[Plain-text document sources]
+===+

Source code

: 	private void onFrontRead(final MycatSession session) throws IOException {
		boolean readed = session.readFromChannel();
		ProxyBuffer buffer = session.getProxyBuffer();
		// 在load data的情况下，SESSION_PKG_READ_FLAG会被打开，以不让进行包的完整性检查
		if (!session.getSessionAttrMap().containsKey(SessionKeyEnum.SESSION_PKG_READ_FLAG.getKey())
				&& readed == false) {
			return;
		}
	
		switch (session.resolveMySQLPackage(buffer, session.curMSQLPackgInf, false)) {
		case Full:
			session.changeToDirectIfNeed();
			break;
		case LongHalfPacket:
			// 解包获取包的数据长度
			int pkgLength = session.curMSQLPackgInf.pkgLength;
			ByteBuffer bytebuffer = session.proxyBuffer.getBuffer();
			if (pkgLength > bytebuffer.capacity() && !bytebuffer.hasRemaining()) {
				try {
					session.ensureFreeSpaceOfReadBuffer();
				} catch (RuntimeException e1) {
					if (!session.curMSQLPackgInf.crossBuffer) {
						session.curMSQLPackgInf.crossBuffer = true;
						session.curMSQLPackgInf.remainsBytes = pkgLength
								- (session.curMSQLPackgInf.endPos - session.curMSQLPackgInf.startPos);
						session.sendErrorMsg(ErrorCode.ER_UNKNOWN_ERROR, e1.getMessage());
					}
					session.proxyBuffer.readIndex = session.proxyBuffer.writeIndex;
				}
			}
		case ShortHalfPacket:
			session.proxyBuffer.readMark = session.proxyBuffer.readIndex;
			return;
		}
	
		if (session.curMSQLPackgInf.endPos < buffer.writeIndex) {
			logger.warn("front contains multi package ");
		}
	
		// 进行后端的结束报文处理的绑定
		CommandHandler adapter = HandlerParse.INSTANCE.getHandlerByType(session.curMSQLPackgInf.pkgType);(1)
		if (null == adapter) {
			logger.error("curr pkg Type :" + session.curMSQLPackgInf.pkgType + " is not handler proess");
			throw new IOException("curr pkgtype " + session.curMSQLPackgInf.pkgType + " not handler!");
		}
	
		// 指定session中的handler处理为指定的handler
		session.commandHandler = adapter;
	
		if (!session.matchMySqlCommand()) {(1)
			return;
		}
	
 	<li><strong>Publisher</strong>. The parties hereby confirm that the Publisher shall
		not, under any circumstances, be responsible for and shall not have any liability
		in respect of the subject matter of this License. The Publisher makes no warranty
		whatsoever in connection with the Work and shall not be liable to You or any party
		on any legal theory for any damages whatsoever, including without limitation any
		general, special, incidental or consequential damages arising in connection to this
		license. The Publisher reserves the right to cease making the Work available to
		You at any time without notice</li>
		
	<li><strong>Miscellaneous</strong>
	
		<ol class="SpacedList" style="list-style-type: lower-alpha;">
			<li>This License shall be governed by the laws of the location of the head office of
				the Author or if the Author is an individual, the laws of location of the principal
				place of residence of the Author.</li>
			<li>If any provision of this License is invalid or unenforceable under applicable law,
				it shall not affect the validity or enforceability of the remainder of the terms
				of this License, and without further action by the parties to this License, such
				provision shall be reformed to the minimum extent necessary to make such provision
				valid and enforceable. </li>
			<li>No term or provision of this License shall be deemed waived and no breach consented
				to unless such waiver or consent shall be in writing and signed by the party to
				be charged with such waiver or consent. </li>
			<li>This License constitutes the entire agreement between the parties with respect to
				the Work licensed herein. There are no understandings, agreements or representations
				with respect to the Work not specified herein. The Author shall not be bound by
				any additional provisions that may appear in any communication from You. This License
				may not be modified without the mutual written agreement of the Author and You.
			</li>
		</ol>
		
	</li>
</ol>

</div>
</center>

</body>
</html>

+===+

**WORK REQUEST:**
Among the lines above, find those holding "that" and copy each one.

**ANSWER SECTION:**
 	<li><strong>Publisher</strong>. The parties hereby confirm that the Publisher shall
				any additional provisions that may appear in any communication from You. This License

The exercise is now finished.